Let us examine some of the circumstances:
i) Edward and Margaret were both under fourteen, but so were Richard of Shrewsbury and Anne Mowbray, Duchess of Norfolk and “The Princess in the Police Station”, when they married. She also died under that age of majority. Such a marriage was valid, however, although it could not yet be consummated.
ii) Edward and Margaret never actually met, but Mary I and Phillip II married by proxy before he moved to England.
iii) As late as the sixteenth century in England or Scotland, a male consort was styled as “King”. Phillip II was such, as was Henry Lord Darnley, as the contemporary coinage attests. After this, William III was a joint monarch, as James VII/II’s nephew, but George of Denmark was not.

So, if the Treaty of Salisbury included an actual contract of marriage, Edward of Caernarvon had already been King of Scotland for a year before he succeeded his father in England. Between summer 1284 and 1300, he was Edward I’s only surviving legitimate son, so the treaty would have united the two kingdoms three centuries earlier than actually happened.

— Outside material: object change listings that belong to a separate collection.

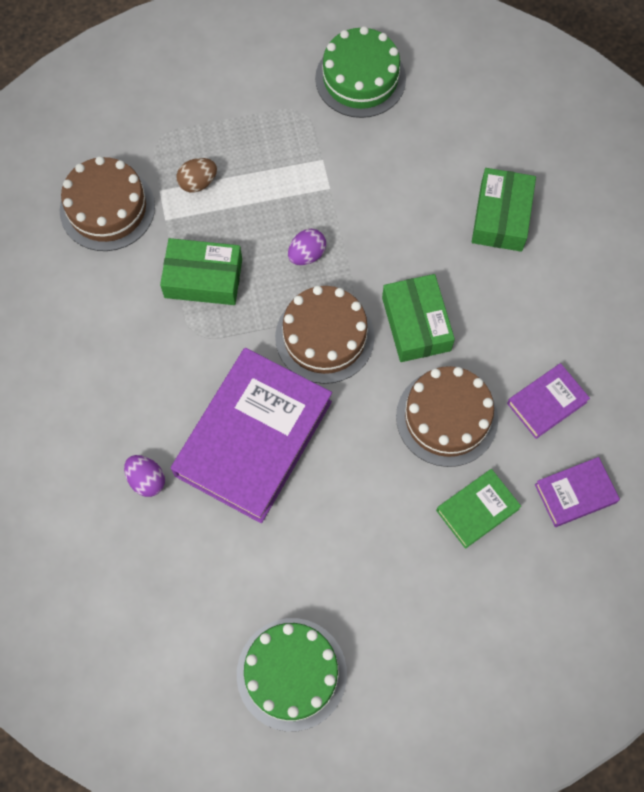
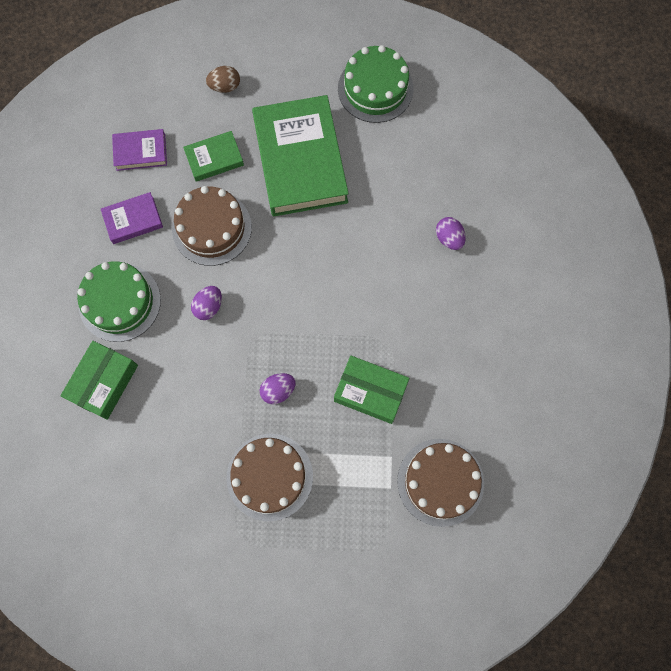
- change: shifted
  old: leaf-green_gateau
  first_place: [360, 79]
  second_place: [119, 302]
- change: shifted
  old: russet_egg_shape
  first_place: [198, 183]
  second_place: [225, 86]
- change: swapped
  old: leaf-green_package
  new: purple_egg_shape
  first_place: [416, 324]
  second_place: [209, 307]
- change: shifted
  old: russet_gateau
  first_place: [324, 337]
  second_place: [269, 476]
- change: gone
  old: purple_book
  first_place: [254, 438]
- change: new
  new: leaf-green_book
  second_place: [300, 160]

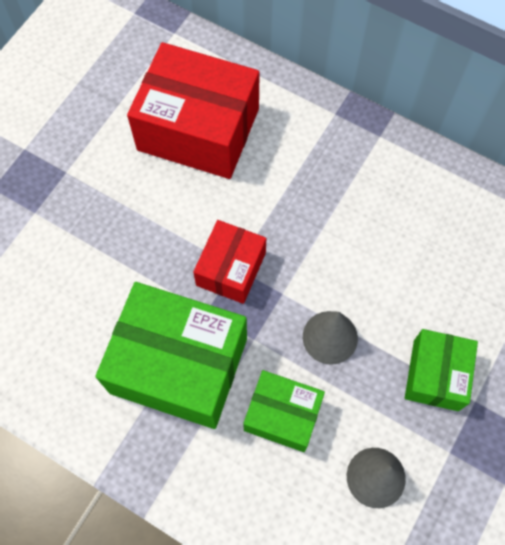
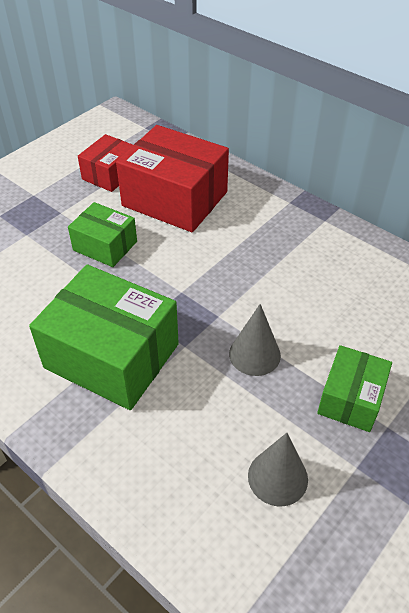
- change: shifted
  old: crimson_package
  first_place: [231, 269]
  second_place: [110, 174]
- change: shifted
  old: leaf-green_package
  first_place: [282, 415]
  second_place: [105, 246]

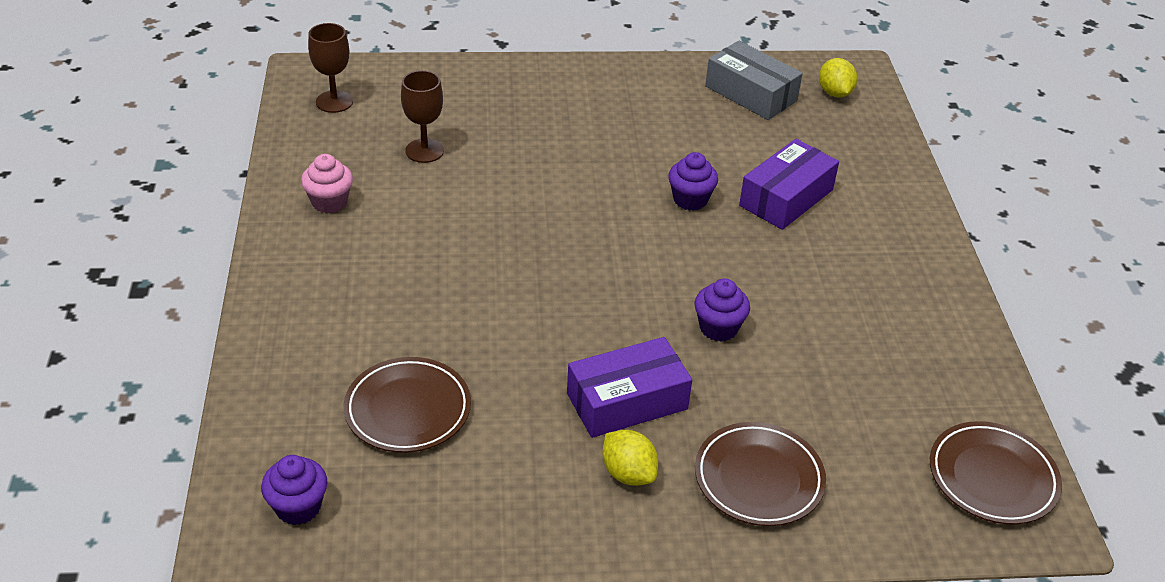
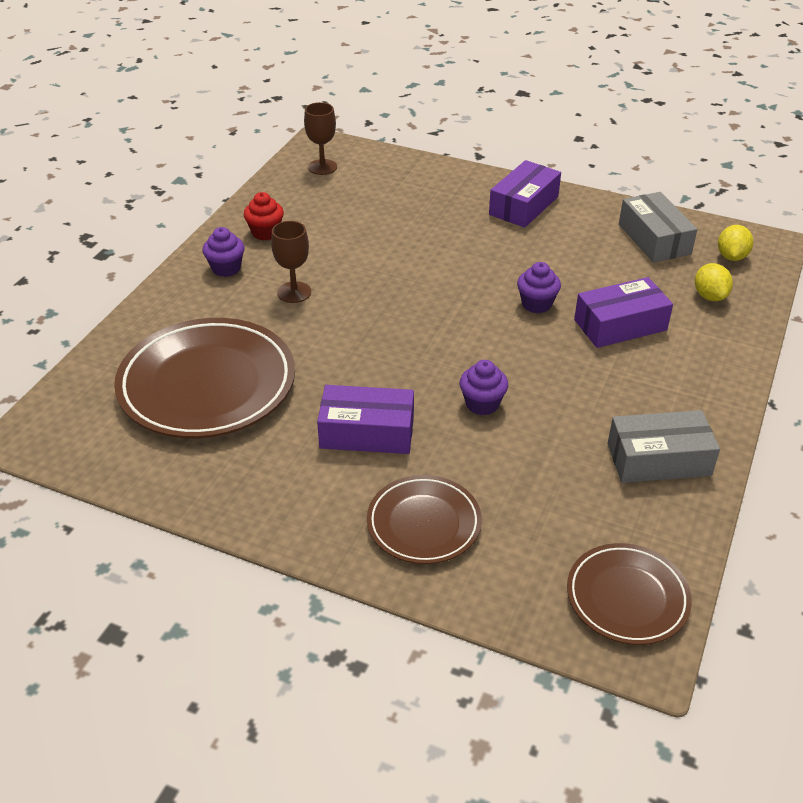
- change: shifted
  old: russet_chalice
  first_place: [424, 151]
  second_place: [294, 292]
- change: repainted
  old: pink_cupcake
  new: crimson_cupcake
  first_place: [329, 202]
  second_place: [265, 232]
- change: scaled
  old: russet_flat_dish
  first_place: [408, 409]
  second_place: [207, 385]
  factor: 1.77
- change: shifted
  old: bright_yellow_toy_lemon
  first_place: [628, 473]
  second_place: [709, 296]
- change: shifted
  old: purple_cupcake
  first_place: [298, 507]
  second_place: [226, 268]
- change: new
  new: purple_package
  second_place: [524, 205]
- change: new
  new: grey_package
  second_place: [658, 459]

This post explains a little more about the Maid, among others, emphasising that Alexander saw Edward as a future grandson-in-law almost from birth.


By super blue

Grandson of a Town player.


  1. How interesting the things that might have been/should have been throughout history. Edward of Caernarvon certainly didn’t do too well where wives were concerned. But how utterly awful for Mary to die of seasickness, which is bad enough to endure mildly, let alone when it’s severe enough to lead to death.


  2. I thought Philip of Spain was created King of Naples by his father so that he would have a similar rank to his wife, Mary I. I thought the English Council would not allow him to be ‘king’ of England nor have the Crown Matrimonial.

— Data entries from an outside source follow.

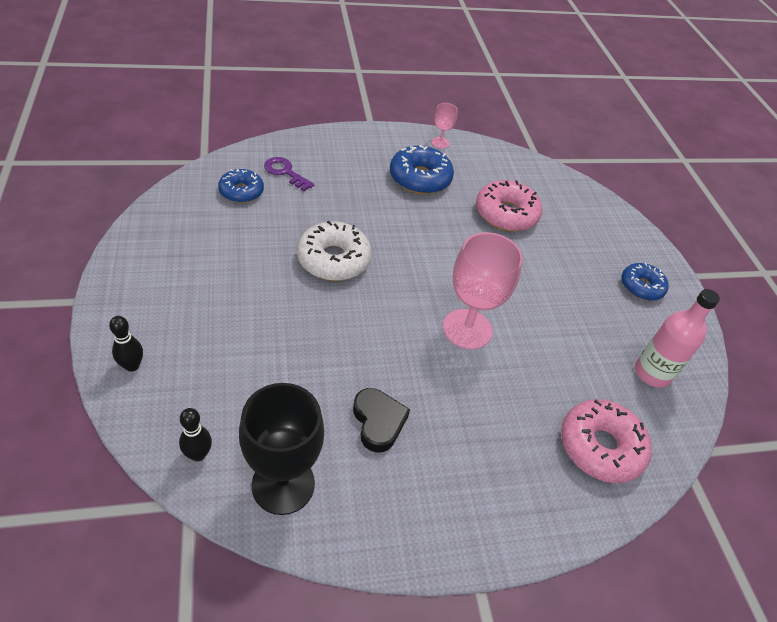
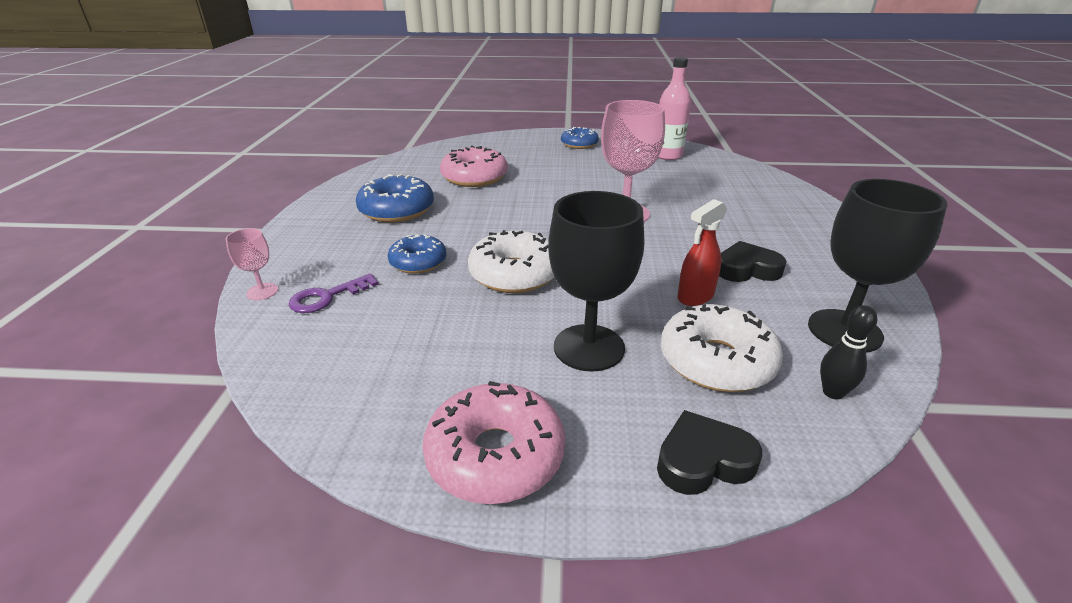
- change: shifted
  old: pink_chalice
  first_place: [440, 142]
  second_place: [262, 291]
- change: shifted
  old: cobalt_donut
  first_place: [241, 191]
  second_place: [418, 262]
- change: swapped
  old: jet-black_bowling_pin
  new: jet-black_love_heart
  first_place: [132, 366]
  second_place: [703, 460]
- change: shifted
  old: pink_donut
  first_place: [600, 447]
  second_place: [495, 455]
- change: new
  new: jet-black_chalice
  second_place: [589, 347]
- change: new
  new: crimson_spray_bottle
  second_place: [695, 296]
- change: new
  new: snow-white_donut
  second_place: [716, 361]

    1. Quite possibly. Under the 1554 “Act for the Marriage of Queen Mary to Philip of Spain”, Phillip was to be King in jure uxoris so long as their marriage lasted. He was King of Naples from then, also because his father had partially abdicated. He was King of Spain from January 1555/6 anyway, when Charles V died.
      Coinage, the Great Seal and Parliamentary authority seems to have flowed from the couple on a joint basis. Thomas Stafford’s proclamation should be of interest.